Not the desolation in Syria, nor the starvation in Yemen. Not the migrants huddled against border fences. Not the refugees clinging to the remains of a boat in the Mediterranean. Not the jobless husband and wife in Appalachia wondering how they will feed their children. Not the cancer patient wondering how she will survive if she can no longer get heath insurance.

There are two worlds: Mine. The rest. 

My world is safe and privileged. Much of the rest is not. I am not rich, but I am well enough off. I was born into a family that was not rich, but it was also well enough off. I went to good schools. My kids went to good schools. My family is like an organism in a petri dish rich in nutrients.

If I had been born in Syria as it is today, what would I have been like? Or paid a coyote to smuggle me across a border? Or climbed into a boat to strike out for safety? Some from those harsh conditions do well; we all know those stories, those triumphs against staggering odds. Most do not.

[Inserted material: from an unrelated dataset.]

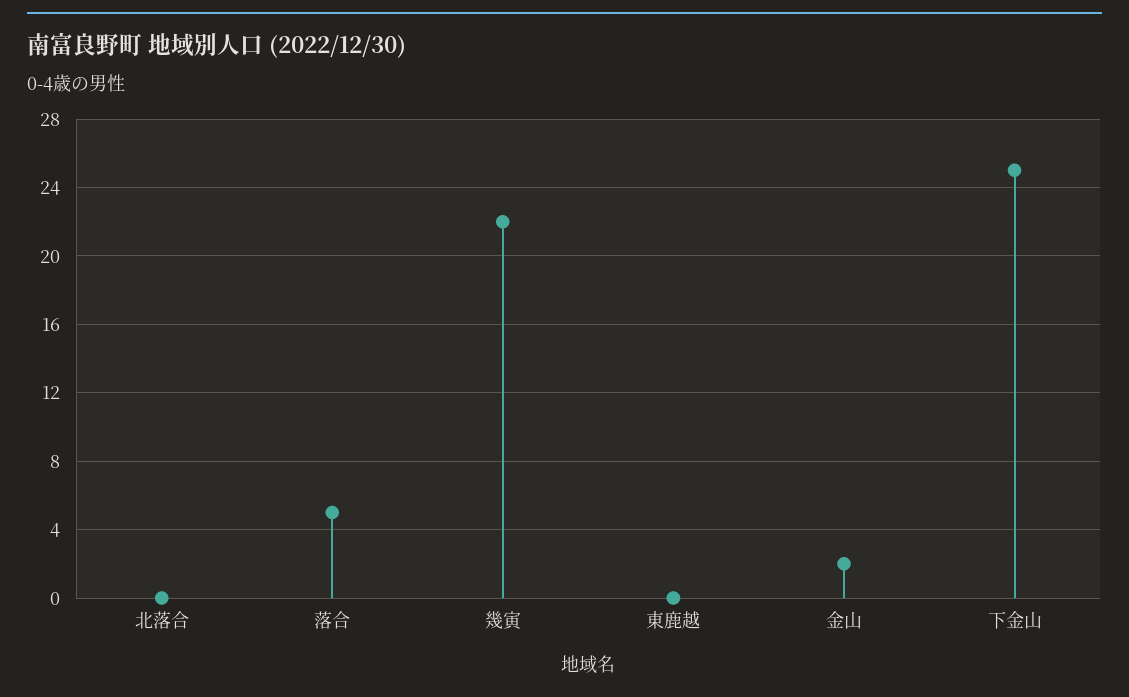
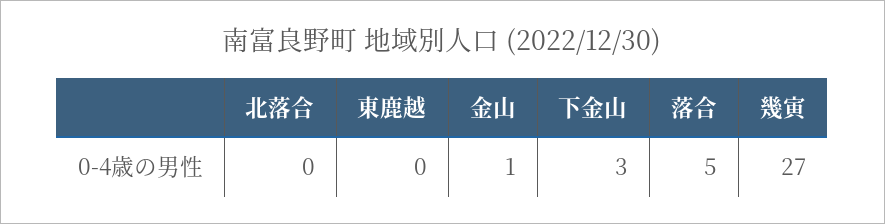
幾寅: 22 -> 27
金山: 2 -> 1
下金山: 25 -> 3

Success is an accident of birth. I see that now. I didn’t want to believe it. Who does? If you prosper, it implies that you are not as talented as you thought; if you do not, it suggests you never had, or will have, a chance.

So we cling to the myth of individual self-reliance. Mainly, I also see now, it is merely an excuse to look away from the hardships of others. To turn our backs on them.

Most of us would not step over a man bleeding in the street and walk on. Most of us would not ignore a crying child sitting alone on a street corner. We have hearts. We have empathy. But when the suffering is not right before us, we have worked out with our consciences a rationalization that permits us to ignore it. 

The poor should use the money that they spend on cell phones for health care instead. They shouldn’t be buying potato chips with food stamps. If they really wanted to work they could find  jobs; they’re just lazy. These are the kinds of things we, even the best of us, sometimes tell ourselves.

That’s not the way it is, though. That’s not the truth. And deep down, we know it.

I’m drinking tea with cookies and cutting roses for the dinner table because of where and to whom I was born. I have no moral superiority. I have no claim to greater virtue. I was just lucky.

Does that confer upon me, and all those in government and industry who like me were born into nutrient-rich environments, an obligation to help those who were less fortunate? For instance, by making sure that at least in our rich country no one is denied decent health care? 

The question, when asked honestly, answers itself.